Incitation à la haine raciale…………..


Que risque « la Lepen  » ?
Marine Le Pen à Moscou, le 19 juin.

Une marche de plus vers le tribunal correctionnel pour Marine Le Pen. Le Parlement européen a en effet accepté, mardi 2 juillet, de lever l’immunité parlementaire de l’eurodéputée d’extrême droite à la suite d’une demande de la chancellerie française en novembre 2012.

La justice française souhaite en effet l’entendre dans le cadre d’une enquête préliminaire ouverte par le parquet de Lyon pour « incitation à la haine raciale », après une plainte déposée par le Mouvement contre le racisme et pour l’amitié entre les peuples (MRAP).

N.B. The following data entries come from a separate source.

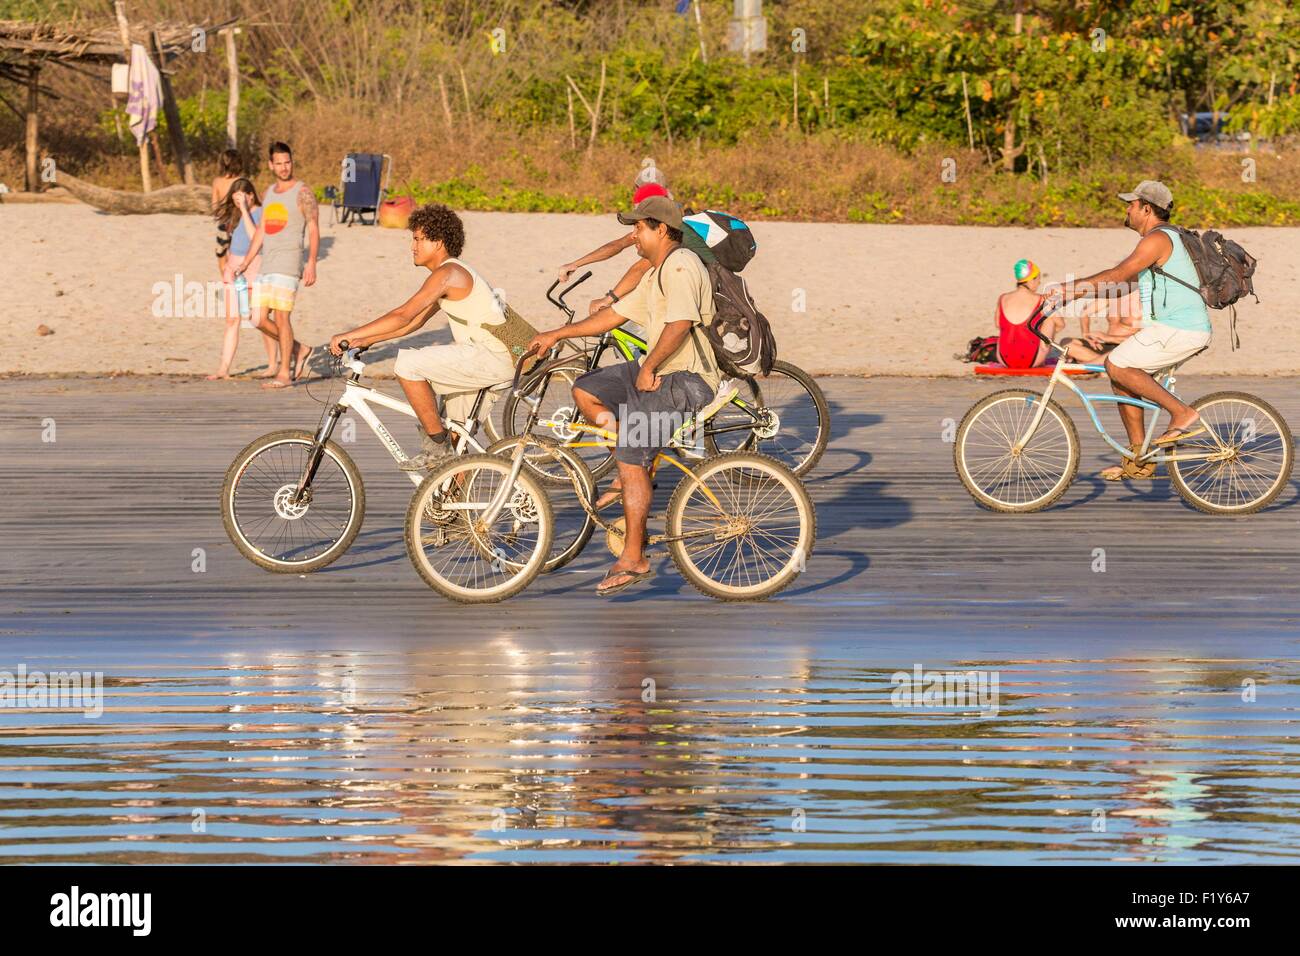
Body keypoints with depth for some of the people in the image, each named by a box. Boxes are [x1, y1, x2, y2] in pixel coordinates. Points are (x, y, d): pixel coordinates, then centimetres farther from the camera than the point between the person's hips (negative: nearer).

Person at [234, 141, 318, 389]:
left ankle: (284, 373, -1)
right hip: (266, 264, 7)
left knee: (281, 317, -9)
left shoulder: (302, 192, -3)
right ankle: (300, 350, 20)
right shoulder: (269, 193, 18)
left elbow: (313, 229, -8)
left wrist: (311, 263, -18)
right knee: (259, 319, 2)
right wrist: (246, 262, 21)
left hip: (288, 263, -7)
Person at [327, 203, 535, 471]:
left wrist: (350, 335, -17)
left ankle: (436, 447, -12)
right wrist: (365, 341, 14)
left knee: (407, 365, -18)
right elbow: (414, 322, 21)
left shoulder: (447, 275, -14)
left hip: (492, 357, -10)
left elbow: (403, 316, -20)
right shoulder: (453, 274, 19)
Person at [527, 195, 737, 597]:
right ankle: (629, 475, 10)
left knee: (632, 461, -18)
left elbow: (679, 324, -29)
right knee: (585, 391, 10)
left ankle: (633, 559, -14)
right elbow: (615, 314, 24)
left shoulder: (680, 266, -15)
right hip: (659, 371, 11)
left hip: (686, 379, -11)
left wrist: (648, 368, -21)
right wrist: (557, 335, 22)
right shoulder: (656, 274, 19)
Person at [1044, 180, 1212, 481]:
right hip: (1182, 329, 10)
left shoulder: (1158, 239, -12)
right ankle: (1140, 460, 13)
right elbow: (1122, 280, 22)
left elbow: (1118, 275, -21)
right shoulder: (1163, 239, 22)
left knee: (1117, 366, -16)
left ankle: (1183, 414, -13)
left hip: (1179, 330, -10)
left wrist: (1069, 290, -19)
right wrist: (1072, 294, 15)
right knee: (1121, 376, 11)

L’association dénonce des déclarations tenues par Mme Le Pen le 10 décembre 2010 à Lyon.

Devant des adhérents du Front national, celle qui était alors candidate à la présidence du FN avait  alors  compré les prières de rue des musulmans à l’occupation allemande durant la deuxième guerre mondiale.

« Je suis désolée, mais pour ceux qui aiment beaucoup parler de la seconde guerre mondiale, s’il s’agit de parler d’occupation, on pourrait en parler, pour le coup. C’est une occupation de pans de territoire. Certes, il n’y a pas de blindés, il n’y a pas de soldats, mais elle pèse sur les habitants. »

Le 18 juin de la même année, elle avait déjà évoqué les mêmes prières en affirmant que « très clairement, comme en 1940, certains croient se comporter dans la France de 2010 comme une armée d’occupation dans un pays conquis ».

UNE TRIBUNE POLITIQUE AU TRIBUNAL

Les propos de Marine Le Pen lui vaudront-ils pour autant une condamnation ? « Juridiquement, le terme ‘occupation’ n’est pas forcément inapproprié », souligne en effet l’avocat pénaliste Grégory Kagan, qui estime que cela pourrait constituer une ligne de défense pour les avocats de Mme Le Pen. En droit administratif, une manifestation non autorisée par la préfecture est en effet désignée comme « une occupation illicite du domaine public ».

« Il peut donc y avoir débat devant le tribunal, qui deviendrait alors une tribune politique » pour Mme le Pen, souligne Me Kagan. Pourrait s’ensuivre un procès en appel, voire devant la Cour européenne des droits de l’homme (CEDH). La présidente du FN pourrait en effet invoquer devant cette dernière des « atteintes à sa liberté de parole ». Avant même la levée de son immunité, elle avait déjà affirmé lundi sur LCI que l’on voulait l’incriminer pour un « délit d’opinion ».